Author: Stephanie Leonida Edited by: Inês Barreiros
The latest technological advancements in computational biology have led to an influx of raw, unfiltered data, accessible to researchers in large repositories or databases. Medical researchers and others look to these repositories endeavouring to identify specific drug targets and develop powerful gene therapies. Sifting through this pile of information requires time and money, which slows down drug testing in clinical trials and limits accessibility to innovative therapies. How can we accelerate this process and improve patient care?
On the April 27th, SIUFocus brought together three keynote speakers to address this question and share how they are exacting ways of revolutionising the healthcare system using artificial intelligence (AI) and data science techniques.
Our first speaker, Victor Dillard, COO of Desktop Genetics and registered expert on Biotechspert projected the necessity of marrying computer technology to biotechnology. At Desktop Genetics, Victor and his colleagues develop platforms to facilitate the development of CRISPR therapeutics. CRISPR-Cas9 is a unique genome editing tool that allows researchers to edit parts of the genome by removing, adding or altering sections of the DNA sequence. Although there was certainly no shortage in data generated through CRISPR technology, Victor realised what was lacking: a more efficient way of processing and using this genomic data to advance translational medicine. Through Desktop Genetics platform DESKGEN, customers in clinical research fields can design or get the company to design specific genome editing vectors. This allows researchers to build their own bio-toolkit for human genome editing of specific diseases. By pioneering AI – based technology, Victor and his team improve the efficiency of research and allow the rapid translation of CRISPR into personalised cell therapy. This is a remarkable example of how computer savvy regarding data science techniques can save time for scientists in optimising an array of genome editing vectors, which will ultimately favour safe and effective movement through clinical trials.
Our next speaker, Alex Gutteridge, Director in the GSK Computational Biology group, introduced yet more challenges facing innovations in healthcare. It was disconcerting and yet not surprising to discover that over 50% of Phase III clinical trials fail due to poor decisions being made before drug testing. Alex explained that much of these failures are due to lack of genetic validation supporting specific drug targets. One of the problems underlying this is ineffective translation of data accrued by Genome Wide Association Studies (GWAS). Again, we are faced with a large repository of unfiltered data. Alex and his team at GSK introduced an innovative integrated platform called Open Targets to tackle the problem. Open Targets is a phenomenal data mining tool that allows researchers to pull up evidence about the association of known or potential drug targets with diseases. Unique data filtration systems like this act as a driving force behind systematic drug target discovery and prioritisation.

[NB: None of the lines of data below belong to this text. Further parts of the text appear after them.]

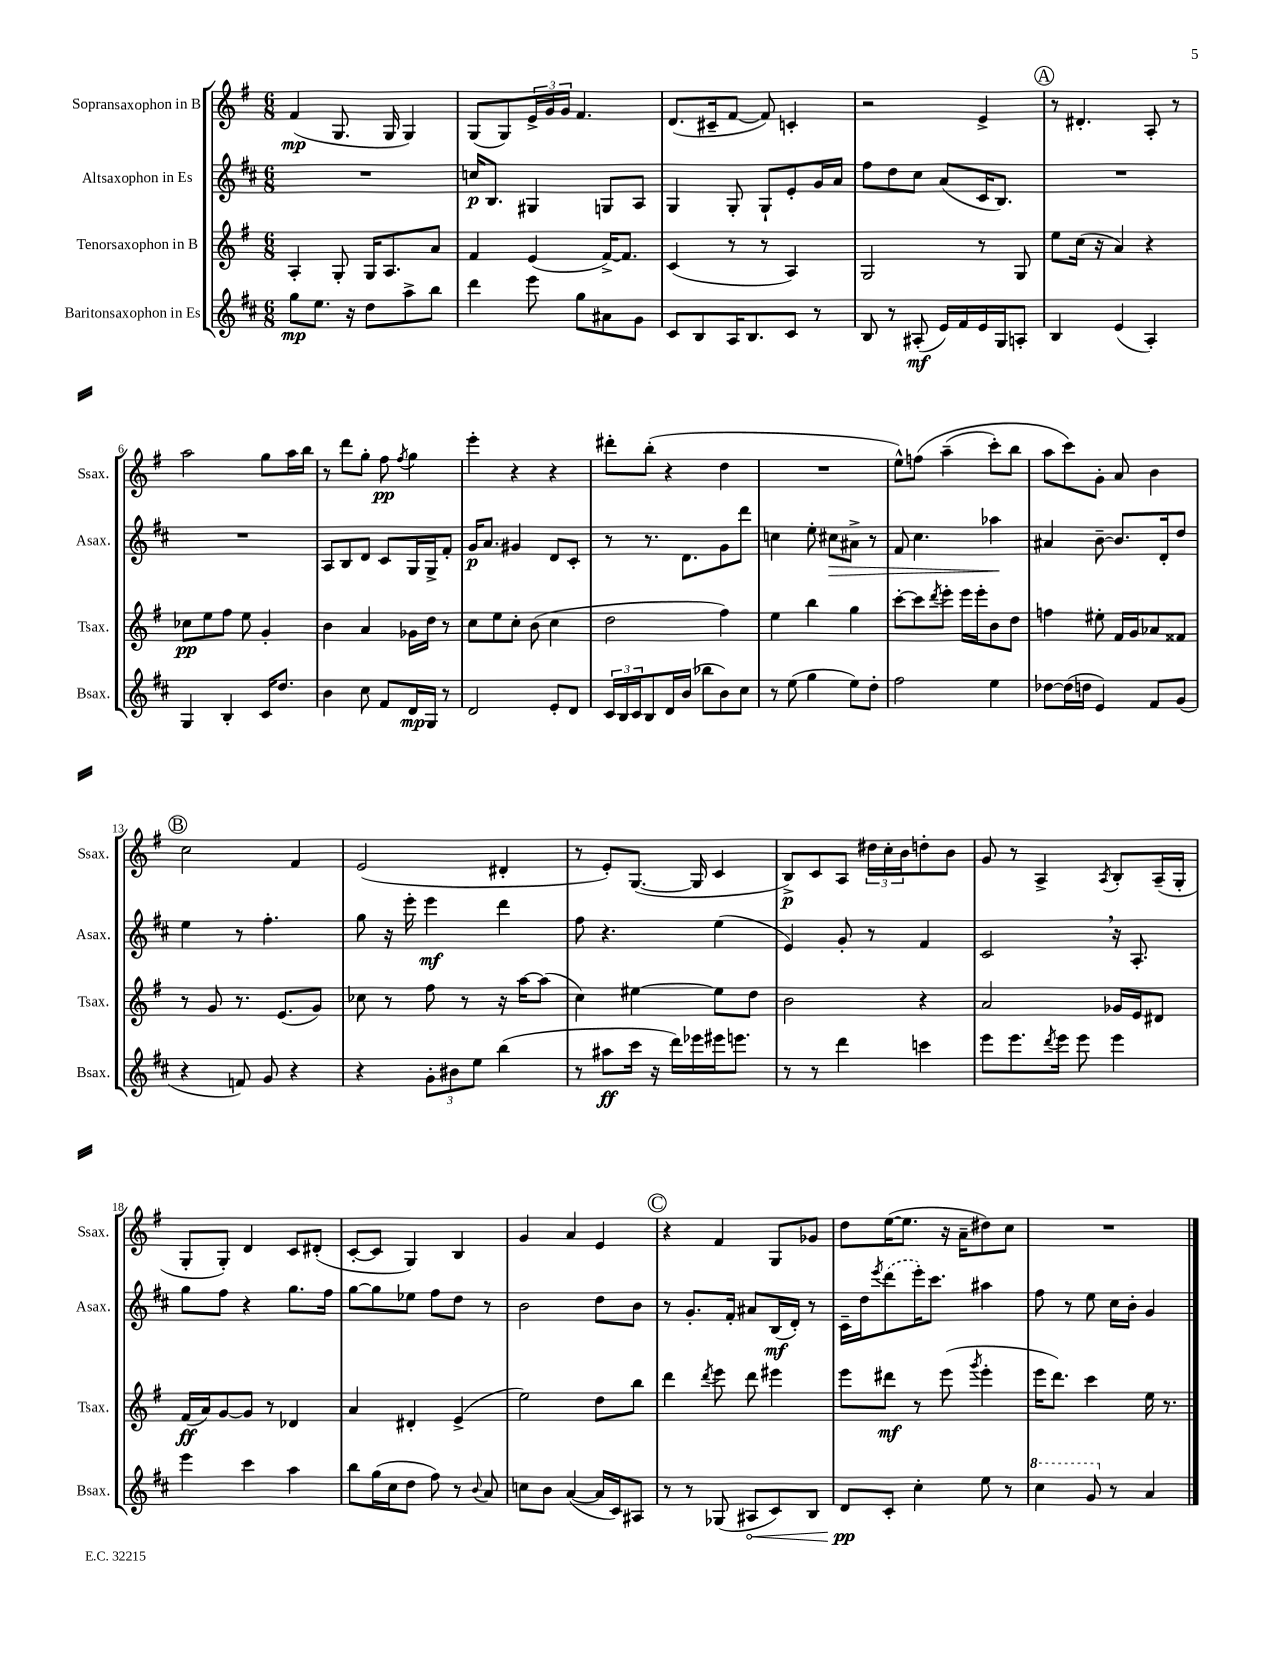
<<
\new StaffGroup <<
\new Staff = "s0" \with { instrumentName = "Sopransaxophon in B" shortInstrumentName = "Ssax." } {
    \clef treble \key g \major \numericTimeSignature \time 6/8
    fis'4\mp( g8. g16 g4) |
    g8( g8) \tuplet 3/2 { e'16-> g'16 g'16 } fis'4. |
    d'8.( cis'16-- fis'8~ fis'8) c'4-. |
    r2 e'4-> |
    \mark \markup { \circle "A" } r8 dis'4.-. a8-. r8 |
    a''2 g''8 a''16 b''16 |
    r8 d'''8 g''8-. fis''8\pp \acciaccatura { fis''8 } g''4 |
    e'''4-. r4 r4 |
    dis'''8-. b''8-.( r4 d''4 |
    R2. |
    e''8-^) f''8\( a''4--( c'''8-.) b''8 |
    a''8 c'''8\) g'8-. a'8 b'4 |
    \mark \markup { \circle "B" } c''2 fis'4 |
    e'2( dis'4-. |
    r8 e'8-.) g8.~( g16 c'4 |
    b8->\p) c'8 a8 \tuplet 3/2 { dis''16 c''16-. b'16 } d''8-. b'8 |
    g'8 r8 a4-> \acciaccatura { a8 } b8-. a16--( g16-. |
    g8-. g8-.) d'4 c'8 dis'8-.( |
    c'8~-. c'8 g4) b4 |
    g'4 a'4 e'4 |
    \mark \markup { \circle "C" } r4 fis'4 g8 ges'8 |
    d''8 e''16~( e''8. r16 a'16-- dis''8) c''8 |
    R2. \bar "|." |
}
\new Staff = "s1" \with { instrumentName = "Altsaxophon in Es" shortInstrumentName = "Asax." } {
    \clef treble \key d \major \numericTimeSignature \time 6/8
    R2. |
    c''16\p b8. gis4 g8 a8 |
    g4 g8-. g8-! e'8-. g'16 a'16 |
    fis''8 d''8 cis''8 a'8( cis'16 b8.) |
    \mark \markup { \circle "A" } R2. |
    R2. |
    a8 b8 d'8 cis'8 g16 g16-> fis'8-. |
    g'16\p a'8. gis'4 d'8 cis'8-. |
    r8 r8. d'8. g'8 d'''8 |
    c''4 e''8-. cis''8\> ais'8-> r8 |
    fis'8 cis''4. aes''4\! |
    ais'4 b'8~-- b'8. d'16-. d''8 |
    \mark \markup { \circle "B" } e''4 r8 fis''4.-. |
    g''8 r16 e'''16-. e'''4\mf d'''4 |
    fis''8 r4. e''4( |
    e'4) g'8-. r8 fis'4 |
    cis'2 \breathe r16 a8.-. |
    g''8 fis''8 r4 g''8. fis''16 |
    g''8~ g''8 ees''8 fis''8 d''8 r8 |
    b'2 d''8 b'8 |
    \mark \markup { \circle "C" } r8 g'8.-. fis'16-. ais'8 b16\mf( d'16-.) r8 |
    cis'16-- d''16 \acciaccatura { e'''8 } \once \slurDashed d'''8( e'''16-.) cis'''8. ais''4 |
    fis''8 r8 e''8 cis''16 b'16-. g'4 \bar "|." |
}
\new Staff = "s2" \with { instrumentName = "Tenorsaxophon in B" shortInstrumentName = "Tsax." } {
    \clef treble \key g \major \numericTimeSignature \time 6/8
    a4-. g8-. g16 a8. a'8 |
    fis'4 e'4( fis'16~->) fis'8. |
    c'4( r8 r8 a4) |
    g2 r8 g8 |
    \mark \markup { \circle "A" } e''8 c''16( r16 a'4) r4 |
    ces''8\pp e''8 fis''8 e''8 g'4-. |
    b'4 a'4 ges'16 d''16 r8 |
    c''8 e''8 c''8-. b'8( c''4 |
    d''2 fis''4) |
    e''4 b''4 g''4 |
    c'''8~-. c'''8 \acciaccatura { d'''8 } e'''8-. e'''16 e'''16-. b'8 d''8 |
    f''4 eis''8-. fis'16 g'16 aes'8 fisis'8 |
    \mark \markup { \circle "B" } r8 g'8 r8. e'8.( g'8) |
    ces''8 r8 fis''8 r8 r16 a''16~ a''8( |
    c''4) eis''4~ eis''8 d''8 |
    b'2 r4 |
    a'2 ges'16 e'16 dis'8 |
    fis'16\ff( a'16) g'8~ g'8 r8 des'4 |
    a'4 dis'4-. e'4->( |
    e''2) d''8 b''8 |
    \mark \markup { \circle "C" } d'''4 \acciaccatura { d'''8 } e'''8 d'''8 eis'''4 |
    e'''8 dis'''8\mf r8 e'''8( \acciaccatura { g'''8 } e'''4-. |
    e'''16 d'''8.) c'''4 e''16 r8. \bar "|." |
}
\new Staff = "s3" \with { instrumentName = "Baritonsaxophon in Es" shortInstrumentName = "Bsax." } {
    \clef treble \key d \major \numericTimeSignature \time 6/8
    g''8\mp e''8. r16 d''8 a''8-> b''8 |
    d'''4 e'''8 g''8 ais'8 g'8 |
    cis'8 b8 a16 b8. cis'8 r8 |
    b8 r8 ais8-.\mf( e'16) fis'16 e'16 g16 a8-. |
    \mark \markup { \circle "A" } b4 e'4( a4-.) |
    g4 b4-. cis'16 d''8. |
    b'4 cis''8 fis'8 d'16\mp g16 r8 |
    d'2 e'8-. d'8 |
    \tuplet 3/2 { cis'16 b16 cis'16 } b8 d'16 b'16( bes''8 b'8) cis''8 |
    r8 e''8( g''4 e''8) d''8-. |
    fis''2 e''4 |
    des''8~ des''16( d''16 e'4) fis'8 g'8( |
    \mark \markup { \circle "B" } r4 f'8) g'8 r4 |
    r4 \tuplet 3/2 { g'8-. bis'8 e''8 } b''4( |
    r8 ais''8\ff cis'''16 r16 d'''16) ees'''16 eis'''16 e'''8. |
    r8 r8 d'''4 c'''4 |
    e'''8 e'''8. \acciaccatura { d'''8 } e'''16 e'''8 e'''4 |
    e'''4 cis'''4 a''4 |
    b''8 g''16( cis''16 d''8 fis''8) r8 \appoggiatura { b'8 } a'8 |
    c''8 b'8 a'4~( a'16 cis'16) ais8 |
    \mark \markup { \circle "C" } r8 r8 ges8( \once \override Hairpin.circled-tip = ##t ais8\< cis'8) b8 |
    d'8\pp\! cis'8-. cis''4-. e''8 r8 |
    \ottava #1 cis'''4 g''8 \ottava #0 r8 a'4 \bar "|." |
}
>>
>>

Dr Parashkev Nachev (Senior Clinical Research Associate at the Institute of Neurology) finished the session with another revolutionary application of AI – based technology. Dr Nachev combines brain imaging data from UK Biobank with recorded biological behaviours associated with major illnesses like Parkinson’s disease, COPD, mood disorders, diabetes and more. UK Biobank’s recent initiative saw the release of imaging data from the world’s largest imaging study involving 5,000 participants. Brain imaging data can be accessed alongside measures of lifestyle, cognitive health, physical fitness and BMI. The crucial factor in outlining the success of Dr. Nashev’s research centres on being able to provide resolution between many clusters of people that share many disease traits. The aim is to produce signature brain maps to help identify and chart disease onset. In this way, using computational methods to build complex biological patterns can dramatically influence disease diagnosis and treatment to aid patient care. This is about harnessing predictive power of computer models in order to provide more rapid and effective pharmacological treatment.
These are just some of the ways computational biology is being used to make sense of data to inform important decision making in drug target discovery and therapeutic design. With these techniques, the current generation is likely to see a paradigm shift in medical research and medical practice that will forever change the healthcare system.